Anthropic has warned investors that any indirect acquisition of its private shares—through secondary-market vehicles or trusts—is invalid and will not be recognized by the company. The AI startup said transfers of stock or interests in its stock are unauthorized, effectively shutting the door on a growing trade in its shares outside official channels.

What the warning means for would-be shareholders

Investors who bought Anthropic shares through special-purpose vehicles, funds, or other indirect structures are now on notice: the company won’t treat them as legitimate shareholders. That means no voting rights, no dividends, and no ability to participate in future liquidity events. Anthropic’s message is blunt—anyone holding a stake obtained this way holds nothing the company will honor.

The move targets the gray market in private-company shares, where buyers purchase stakes via platforms that bundle shares or use trusts to skirt direct ownership. Anthropic’s warning strips those transactions of any legal standing inside the company.

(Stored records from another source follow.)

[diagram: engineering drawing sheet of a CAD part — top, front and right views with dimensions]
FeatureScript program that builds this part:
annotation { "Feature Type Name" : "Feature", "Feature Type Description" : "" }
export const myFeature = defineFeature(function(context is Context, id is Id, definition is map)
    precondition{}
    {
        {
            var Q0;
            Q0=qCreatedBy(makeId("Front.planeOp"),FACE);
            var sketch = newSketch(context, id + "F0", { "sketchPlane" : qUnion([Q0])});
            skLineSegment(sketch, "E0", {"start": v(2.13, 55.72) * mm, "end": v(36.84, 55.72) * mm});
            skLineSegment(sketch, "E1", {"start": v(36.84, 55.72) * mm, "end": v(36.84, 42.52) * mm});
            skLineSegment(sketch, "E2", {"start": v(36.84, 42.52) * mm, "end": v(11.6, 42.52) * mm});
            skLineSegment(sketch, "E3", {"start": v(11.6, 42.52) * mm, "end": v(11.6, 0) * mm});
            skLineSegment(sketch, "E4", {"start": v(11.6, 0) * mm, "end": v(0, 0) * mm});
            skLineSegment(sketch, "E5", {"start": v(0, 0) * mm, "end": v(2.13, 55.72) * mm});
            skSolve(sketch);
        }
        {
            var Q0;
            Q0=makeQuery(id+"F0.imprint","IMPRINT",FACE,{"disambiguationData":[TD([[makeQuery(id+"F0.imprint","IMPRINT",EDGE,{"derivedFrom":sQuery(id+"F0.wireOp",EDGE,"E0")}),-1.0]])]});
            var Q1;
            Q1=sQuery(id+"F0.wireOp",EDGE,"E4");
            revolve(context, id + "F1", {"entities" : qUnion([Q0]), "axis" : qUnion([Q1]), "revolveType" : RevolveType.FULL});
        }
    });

Why Anthropic is drawing a hard line

Private tech firms often restrict stock transfers to keep tight control of their cap table, avoid regulatory headaches, and prevent unknown investors from piling in without the company’s consent. Anthropic’s statement leaves no room for ambiguity: every transfer of stock or interest in its stock is deemed unauthorized unless explicitly approved.

The company didn’t specify how it learned of the indirect trades or whether it plans to take legal action. But the warning itself acts as a shield—by publicly declaring such transfers invalid, Anthropic can refuse to recognize any new holder and may discourage future secondary-market deals.

What happens next for investors

For people who already bought Anthropic shares through indirect means, the path forward is unclear. The company hasn’t said whether it will offer a cure—like allowing direct registration—or simply treat the purchases as void. Those investors may have to seek recourse from the sellers or platforms that arranged the deals, but Anthropic’s stance suggests the company won’t step in.

The warning doesn’t affect direct shareholders who bought their stakes through official fundraising rounds. But it sends a clear signal to anyone trying to get in through the side door: Anthropic won’t open it.